Super Tuesday: What a Biden-Trump rematch means for investors

A likely Biden-Trump rematch in the US presidential election in November is unsettling investors, but currently, they should be focusing on fundamentals, not political heat, affirms the CEO of one of the world's largest independent financial advisory and asset management organisations.

The comments from deVere Group's Nigel Green come on Super Tuesday, the biggest day to date in the 2024 race for the White House, when voters in 15 states and one US territory choose candidates for president.

He says: "Investors in the US and around the world will be watching Super Tuesday keenly as it gives us insights into the perceived strengths and weaknesses of Joe Biden and Donald Trump – and one of them is most likely to be the next 'CEO' of the world's largest economy.

"If the election leads to a divided government, as is the current situation, the likelihood of additional legislative gridlock is expected to mitigate any market response.

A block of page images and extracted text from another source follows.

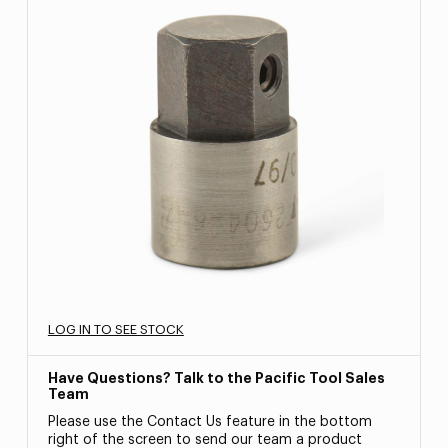
LOG IN TO SEE STOCK
Have Questions? Talk to the Pacific Tool Sales
Team
Please use the Contact Us feature in the bottom
right of the screen to send our team a product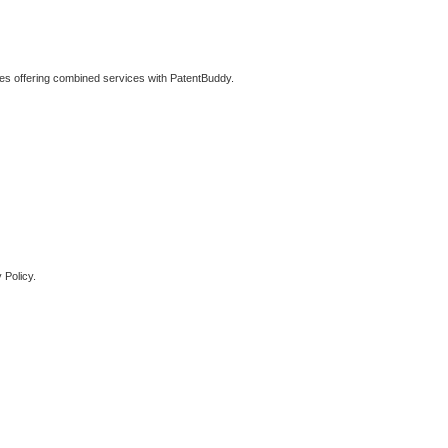
ties offering combined services with PatentBuddy.
 Policy.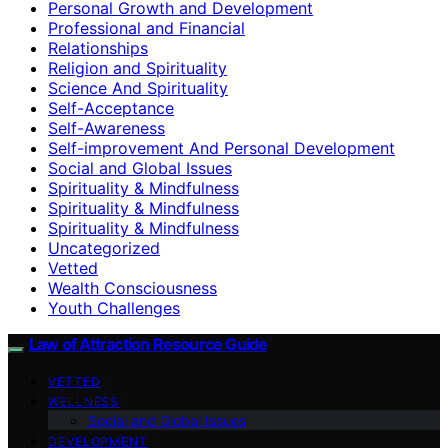
Personal Growth and Development
Professional and Financial
Relationships
Religion and Spirituality
Science And Spirituality
Self-Acceptance
Self-Awareness
Self-improvement And Personal Development
Social and Global Issues
Spirituality & Mindfulness
Spirituality & Mindfulness
Spirituality & Mindfulness
Uncategorized
Vetted
Wealth Consciousness
Youth Challenges
Law of Attraction Resource Guide
VETTED
WELLNESS
Social and Global Issues
DEVELOPMENT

"Being monitored by Wall Street and global financial markets most carefully is the possibility of a Red Wave scenario, in which Trump returns to the White House accompanied by a Republican sweep of Congress."

The deVere CEO says, as always, there will be "clear sector winners and losers" if there is either a Red Wave or a Blue Wave – where Biden's Democrats get the sweep – with historical patterns and policy preferences of each candidate providing insights into potential sectoral impacts.

"For example, a Trump victory would favour traditional energy companies, including oil and gas producers, whereas Biden has shown strong support for clean energy. Renewable sectors, such as solar and wind, would therefore likely see increased government support and investment.

"Elsewhere, Biden has expressed support for expanding the Affordable Care Act (ACA), which could benefit healthcare providers and insurance companies, but pharmaceutical companies could face more pressure to lower drug prices, impacting their profit margins."

While elections undeniably inject uncertainty into financial markets – a factor that markets inherently loathe – for the time being, investors "should keep their focus on fundamental factors," notes Nigel Green.

"Factors such as interest rates, corporate earnings, monetary policy, Federal Reserve actions, and overall economic growth will continue to play pivotal roles in market trajectories.

"By concentrating on these fundamental elements, investors can gain a more comprehensive understanding of market dynamics, irrespective of the election's outcome."

The deVere CEO concludes: "The US presidential election matters for US and international investors, especially at a time when things are so polarised, and as such all eyes will be on Super Tuesday as it's the biggest day so far in the election year.

"But while elections may introduce uncertainty, the bedrock of financial markets lies in fundamental factors, and it's on these that, for the time being at least, investors should focus."